Question

Assume that the isotope $U^{238}$ and $U^{235}$ are found in the ratio 64 : 1 presently at a planet. At the time of the creation of the planet, they were present in an equal ratio.What is the age of the planet (in million years ${10}^6$ ).

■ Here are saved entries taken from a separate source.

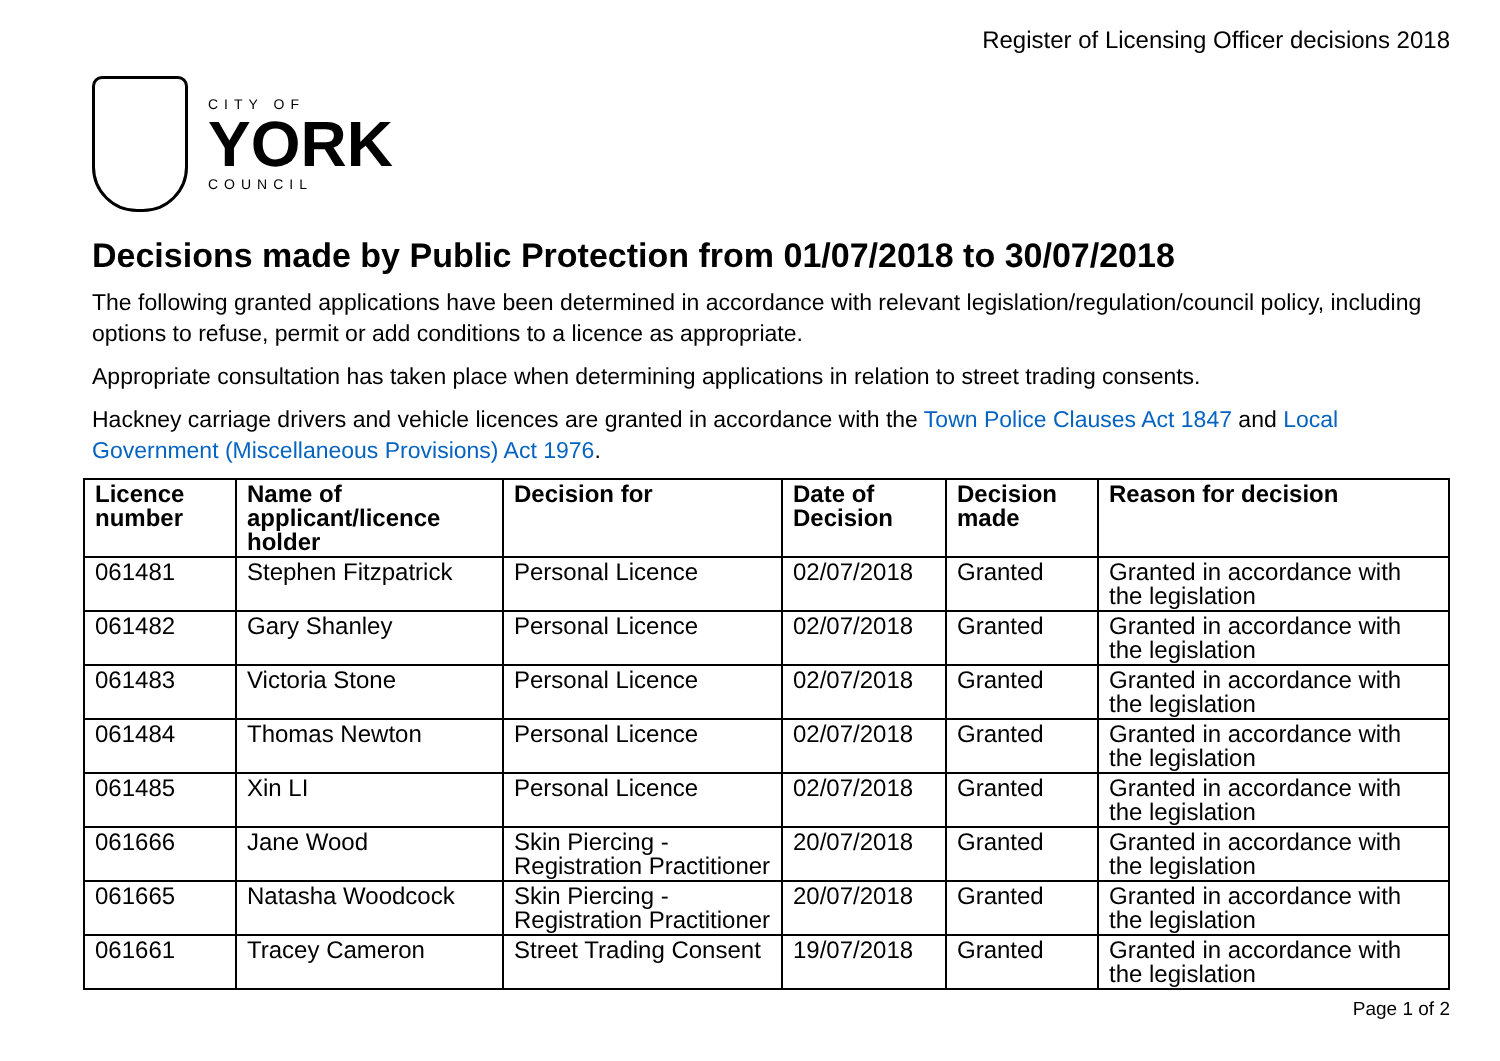Register of Licensing Officer decisions 2018
CITY OF
YORK
COUNCIL
Decisions made by Public Protection from 01/07/2018 to 30/07/2018
The following granted applications have been determined in accordance with relevant legislation/regulation/council policy, including options to refuse, permit or add conditions to a licence as appropriate.
Appropriate consultation has taken place when determining applications in relation to street trading consents.
Hackney carriage drivers and vehicle licences are granted in accordance with the Town Police Clauses Act 1847 and Local Government (Miscellaneous Provisions) Act 1976.
| Licence number | Name of applicant/licence holder | Decision for | Date of Decision | Decision made | Reason for decision |
| --- | --- | --- | --- | --- | --- |
| 061481 | Stephen Fitzpatrick | Personal Licence | 02/07/2018 | Granted | Granted in accordance with the legislation |
| 061482 | Gary Shanley | Personal Licence | 02/07/2018 | Granted | Granted in accordance with the legislation |
| 061483 | Victoria Stone | Personal Licence | 02/07/2018 | Granted | Granted in accordance with the legislation |
| 061484 | Thomas Newton | Personal Licence | 02/07/2018 | Granted | Granted in accordance with the legislation |
| 061485 | Xin LI | Personal Licence | 02/07/2018 | Granted | Granted in accordance with the legislation |
| 061666 | Jane Wood | Skin Piercing - Registration Practitioner | 20/07/2018 | Granted | Granted in accordance with the legislation |
| 061665 | Natasha Woodcock | Skin Piercing - Registration Practitioner | 20/07/2018 | Granted | Granted in accordance with the legislation |
| 061661 | Tracey Cameron | Street Trading Consent | 19/07/2018 | Granted | Granted in accordance with the legislation |
Page 1 of 2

The half-life period of $U^{238}$ and $U^{235}$ are $4.45\times {10}^9$ and $7.0\times {10}^8$ year respectively.

Answer 1

Let the age of the planet be = t years
Given,
$U_o^{238}:U_o^{235}=1:1$
$U_t^{238}:U_t^{235}=64:1$
Now, ${\lambda }^{238}.t=ln\frac{U_0^{238}}{U_t^{238}}$ and ${\lambda }^{235}.t=ln\frac{U_0^{235}}{U_t^{235}}$

Hence,$({\lambda }^{238}-{\lambda }^{235})t=ln(\frac{U_0^{238}}{U_t^{238}}\times \frac{U_t^{235}}{U_0^{235}})$
$\Rightarrow ln2\times (\frac{1}{4.45\times {10}^9}-\frac{1}{7\times {10}^8})=ln\left(\frac{1}{64}\right)$

$\Rightarrow ln2\times \left(\frac{4.45-0.7}{4.45\times 0.7\times {10}^9}\right)t=ln\left(\frac{64}{1}\right)\Rightarrow ln2\times \left(\frac{3.75}{4.45\times 0.7\times {10}^9}\right)t=6ln2$

$\Rightarrow t=\frac{4.45\times 0.7\times {10}^9\times 6}{3.75}=4984\times {10}^6$ years.